▶ _Task to carry out_:
Reproduce the data that follows character for character, but omit its pictures.

▶ _Stored data entries_:
-*-

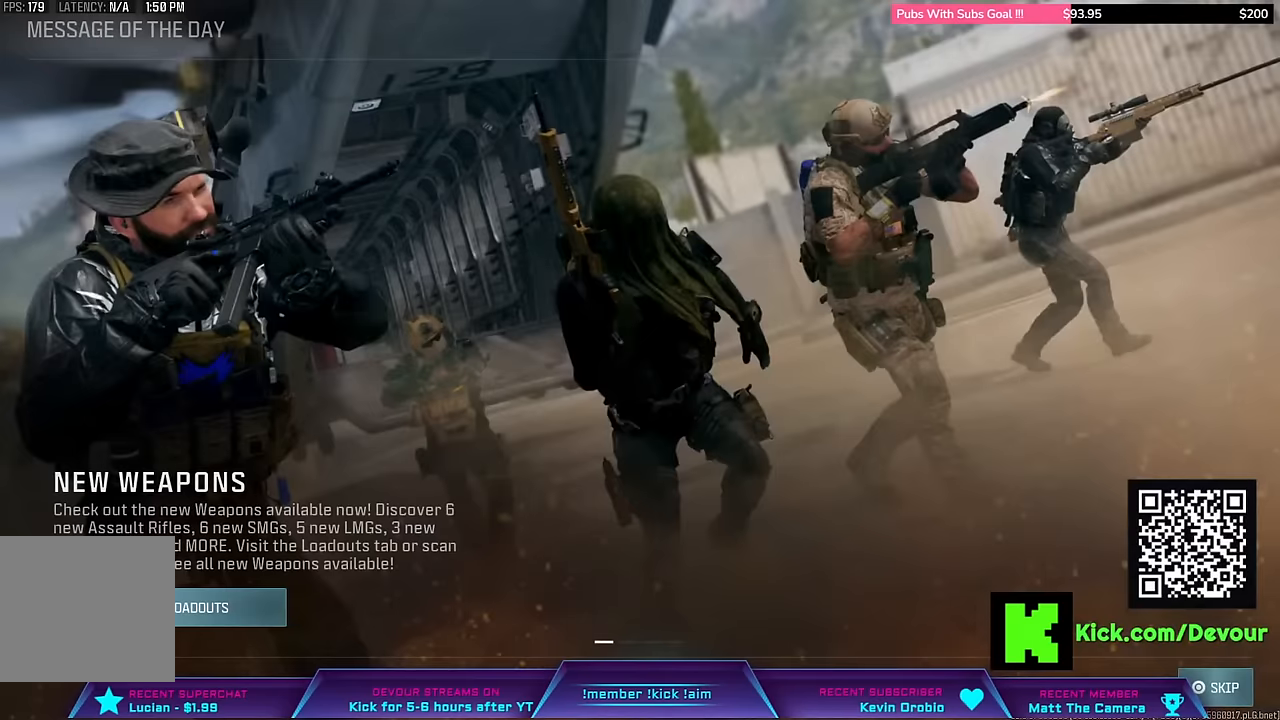
Gameplay with a controller (PlayStation layout); each line is a JSON object with the inputs held at the frame after it. "events" lists button and stick changes between this image and that frame as [ms after this image, input, new state], when the widget could be followed in between. Not read: L1.
{"buttons": [], "left_stick": "center", "right_stick": "center", "events": [[317, "CIRCLE", "down"], [417, "CIRCLE", "up"]]}
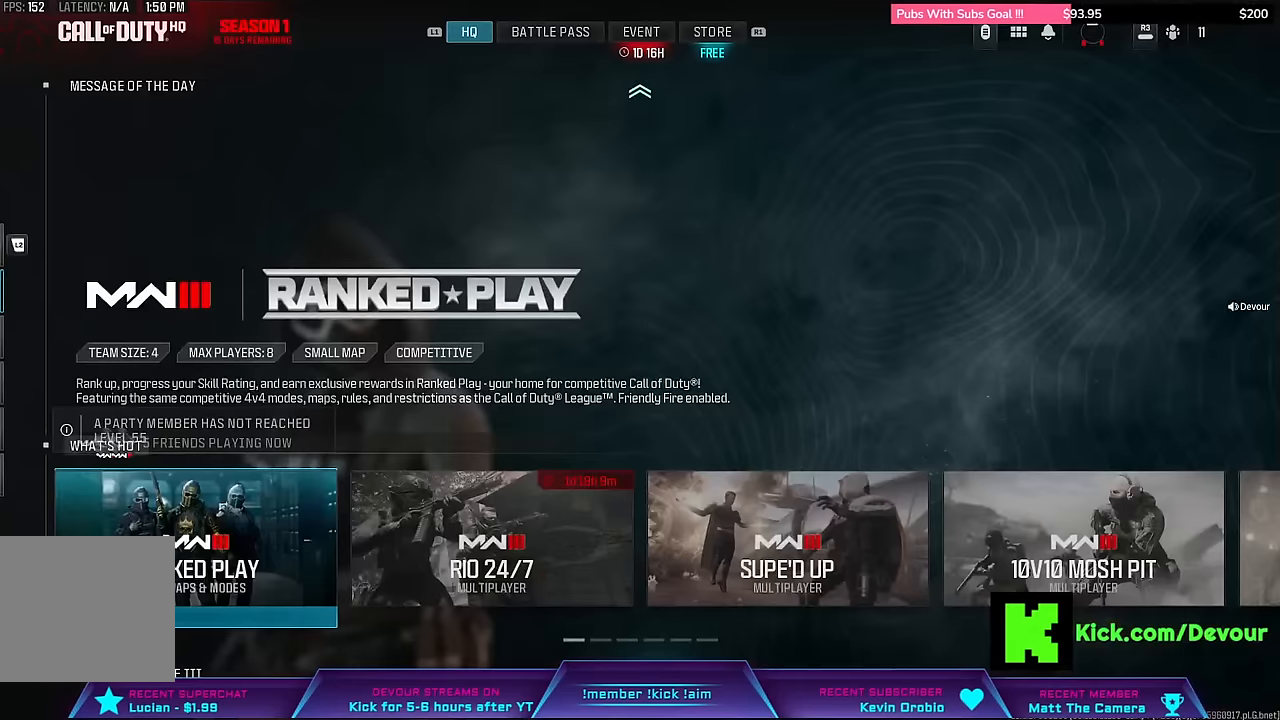
{"buttons": [], "left_stick": "center", "right_stick": "center", "events": []}
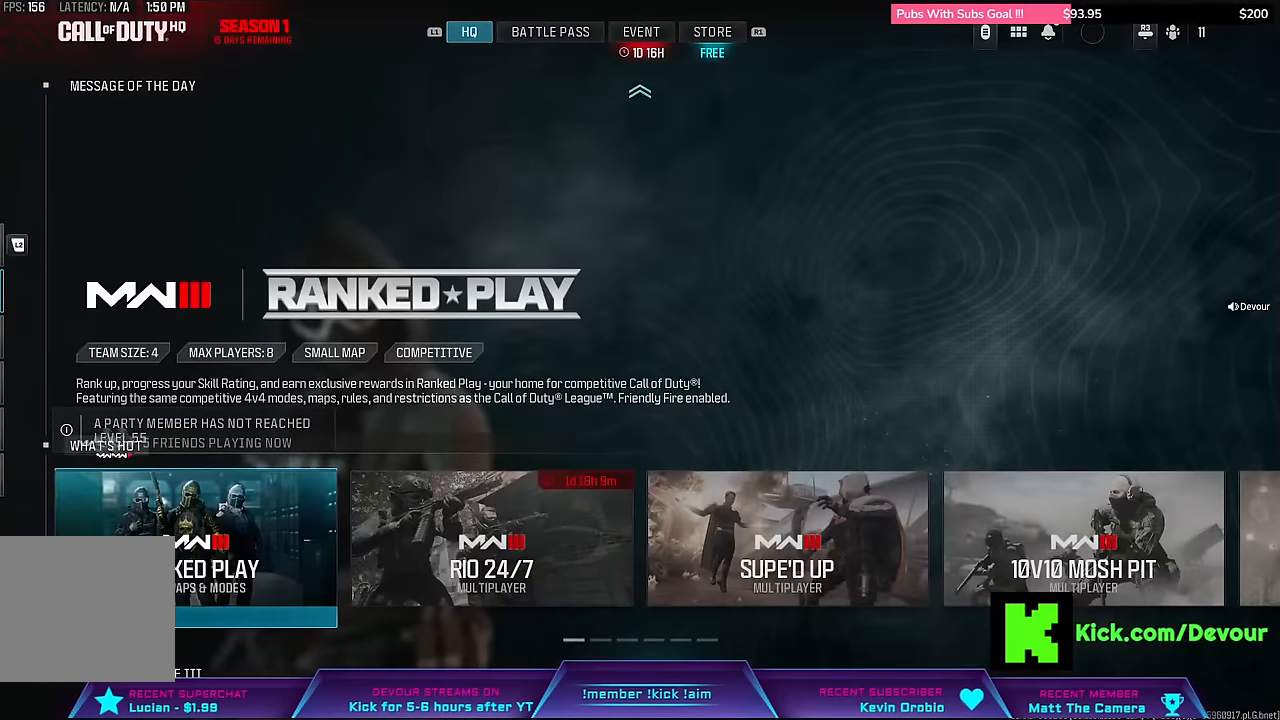
{"buttons": [], "left_stick": "center", "right_stick": "center", "events": [[150, "R3", "down"], [284, "R3", "up"]]}
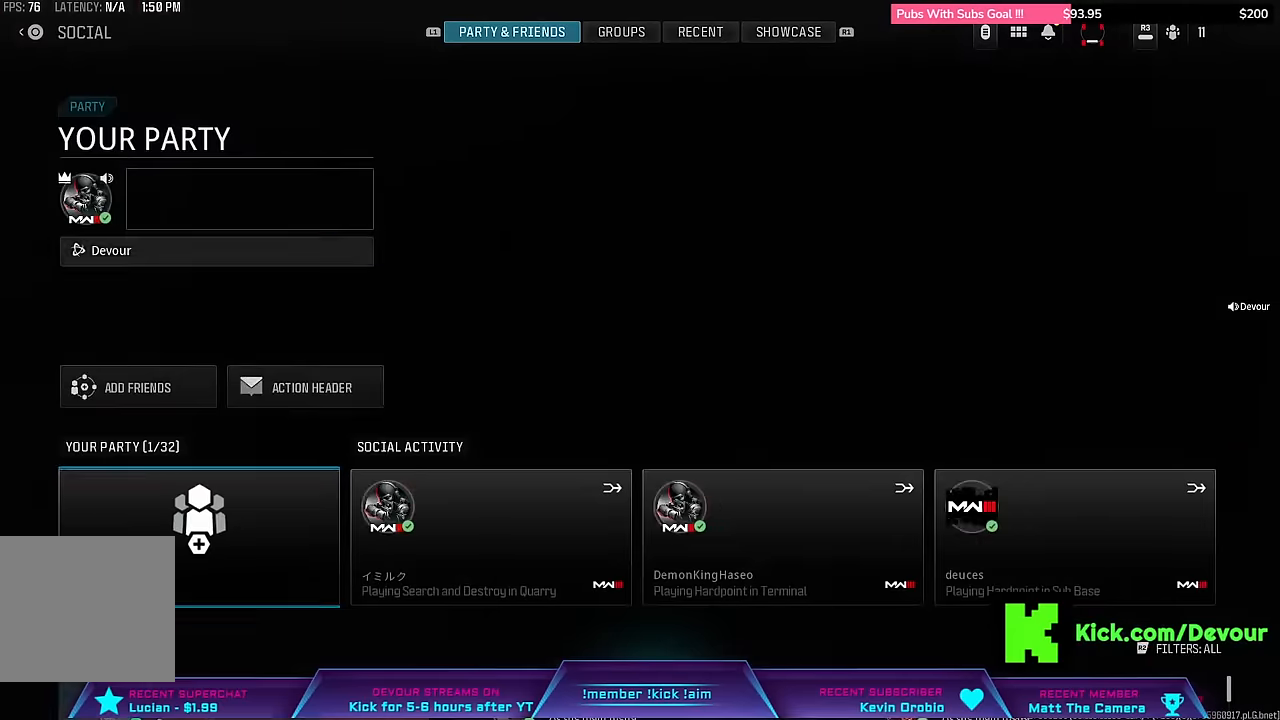
{"buttons": ["R1"], "left_stick": "center", "right_stick": "center", "events": [[17, "left_stick", "down"], [150, "left_stick", "center"], [350, "R1", "down"]]}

-*-

▶ _Answer box_:
Gameplay with a controller (PlayStation layout); each line is a JSON object with the inputs held at the frame after it. "events" lists button and stick changes between this image and that frame as [ms after this image, input, new state], when the widget could be followed in between. Not read: L1.
{"buttons": [], "left_stick": "center", "right_stick": "center", "events": [[317, "CIRCLE", "down"], [417, "CIRCLE", "up"]]}
{"buttons": [], "left_stick": "center", "right_stick": "center", "events": []}
{"buttons": [], "left_stick": "center", "right_stick": "center", "events": [[150, "R3", "down"], [284, "R3", "up"]]}
{"buttons": ["R1"], "left_stick": "center", "right_stick": "center", "events": [[17, "left_stick", "down"], [150, "left_stick", "center"], [350, "R1", "down"]]}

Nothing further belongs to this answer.